(Documento):
Nós mostramos aqui no CARRO ONLINE o quanto a segunda geração do Cruze fez bem ao modelo. Numa comparação com seus rivais tradicionais (Nissan Sentra e Toyota Corolla) e com os “novatos” (Jeep Renegade e Honda HR-V), o Chevrolet saiu vitorioso na disputa com notável folga. Porém, esse novo patamar de qualidade veio acompanhado de preço elevado. E com ele, o Cruze invade a área de uma concorrência mais sofisticada, que eleva o nível de seu desafio para enfrentar de igual para igual modelos premium.
Tabelado em R$ 96.990 na versão mais equipada LTZ, o Cruze 2017 reserva um pacote opcional exclusivo para essa configuração que, na prática, a transforma em uma versão ainda mais completa do Chevrolet, a LTZ “Plus”. Os detalhes da lista de itens que este pacote adiciona vamos abordar mais adiante.
O fato é que nesta opção, o Cruze salta R$ 10.460, chegando a R$ 107.450 — mais caro que um Audi A3 Sedan.

(Registros do conjunto):
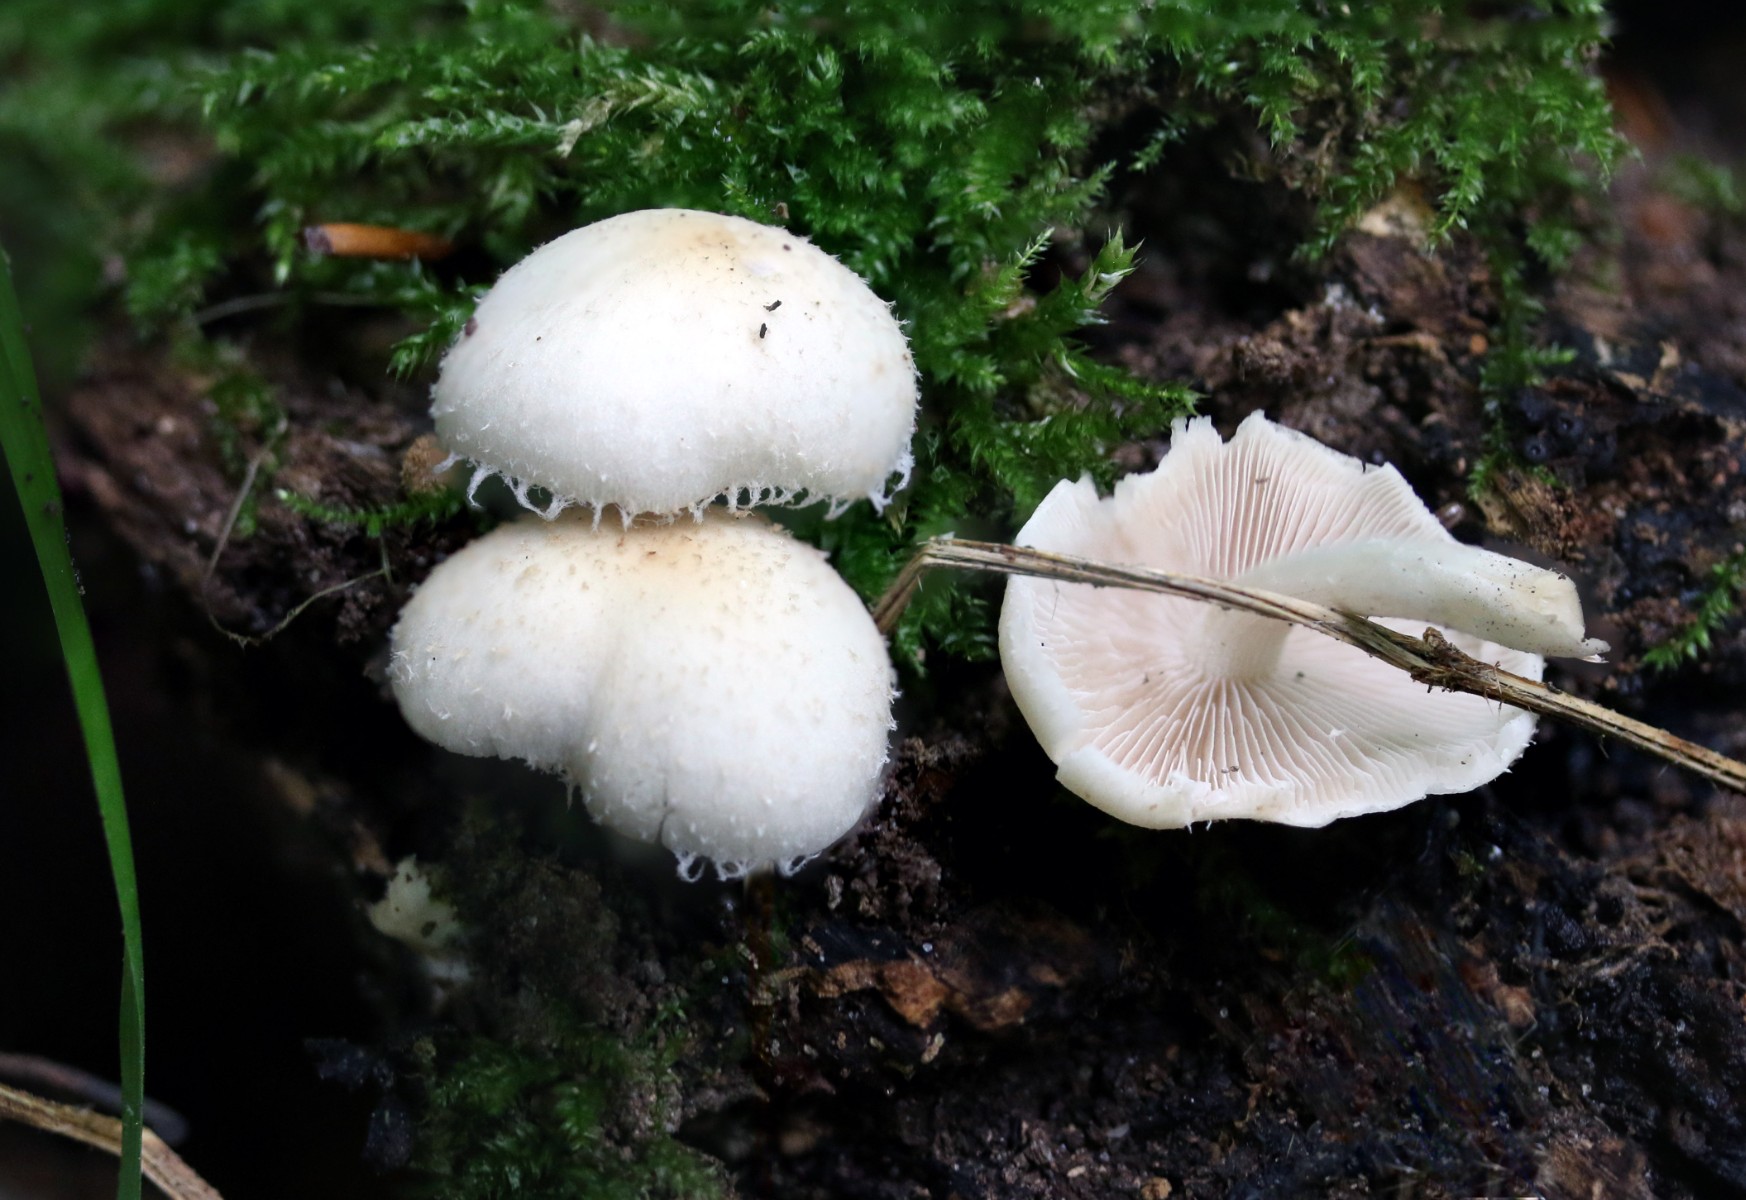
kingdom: Fungi
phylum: Basidiomycota
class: Agaricomycetes
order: Agaricales
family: Psathyrellaceae
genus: Candolleomyces
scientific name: Candolleomyces candolleanus
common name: Candolles mørkhat
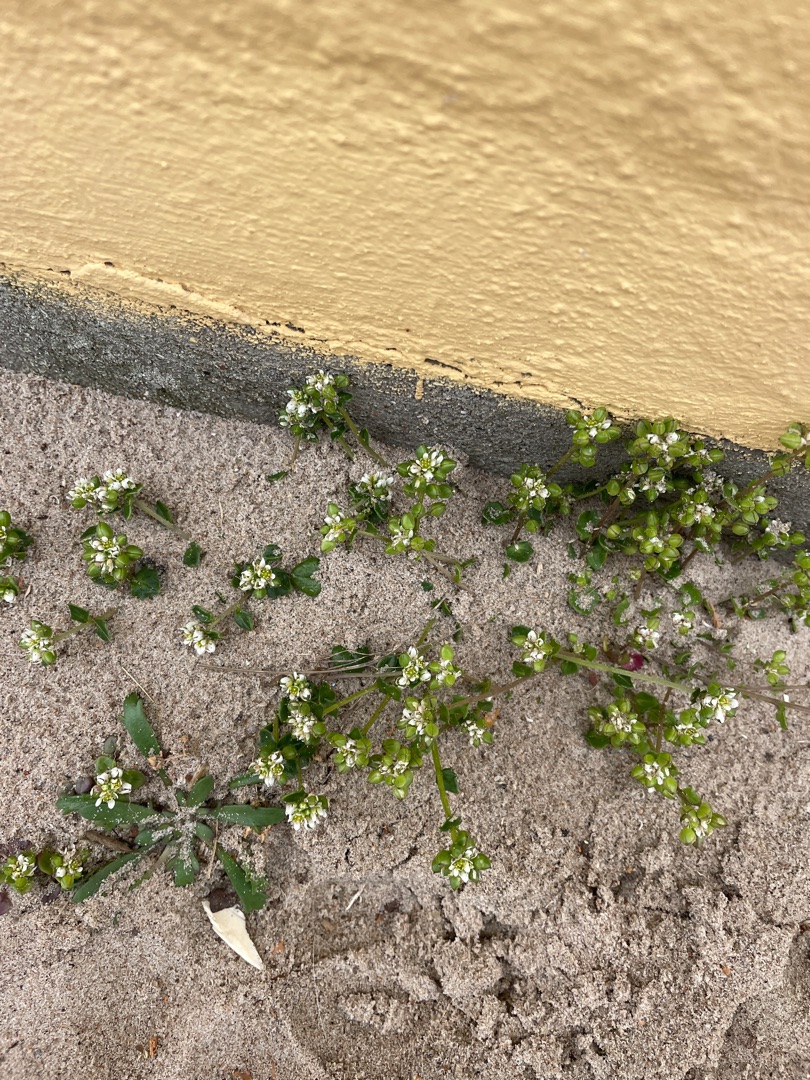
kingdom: Plantae
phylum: Tracheophyta
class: Magnoliopsida
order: Brassicales
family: Brassicaceae
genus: Cochlearia
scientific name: Cochlearia danica
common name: Dansk kokleare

(Objetivo da tarefa): Estenda o texto sobre o Chevrolet Cruze 2017 a partir da última frase apresentada.

(Resultado da tarefa):
Pois é, partindo de R$ 106.990, o A3 Sedan 1.4, na versão Attraction, aparece como uma opção mais barata do que um Cruze. E é justamente por isso que decidimos colocar lado a lado esses dois sedãs que, embora alguns possam argumentar não serem concorrentes diretos tecnicamente (devido às diferenças em suas dimensões), é sabido que o fator determinante para adquirir um veículo novo no Brasil é preço.
O PESO DA NOVIDADE
O objetivo deste comparativo é descobrir quais motivos fariam um consumidor com a possibilidade de entrar para o mundo premium permanecer numa marca tradicional, optando por um carro de mesmo valor. O primeiro argumento – e o mais óbvio – é o peso da novidade. A segunda geração do Cruze nasceu de uma folha em branco. Tudo nele é novo, a começar pelo visual, que abandonou o conservadorismo do anterior para beber na fonte de linhas fluidas e frente afilada. O carro chama atenção por onde passa e seu desenho tem potencial para permanecer contemporâneo ao longo de muitos anos.
O elogio ao Cruze, todavia, não acarreta em crítica à escola sóbria, porém eficiente, de design alemã. O A3 Sedan é um modelo muito bem resolvido em termos estéticos, ainda que suas linhas tendam a envelhecer mais rápido.
Vantagem mesmo para o Cruze é o seu tamanho. Na reformulação, inclusive para abrigar boa parte da ousadia de seu design, o Chevrolet ficou maior: está 6,2 cm mais comprido, 0,9 cm mais alto e 1,7 cm mais largo. Seu entre-eixos também cresceu em 1,5 cm, totalizando 2,70 m. Em comparação com o Audi A3 Sedan, são 21 cm a mais de comprimento e 7 cm a mais de entre-eixos.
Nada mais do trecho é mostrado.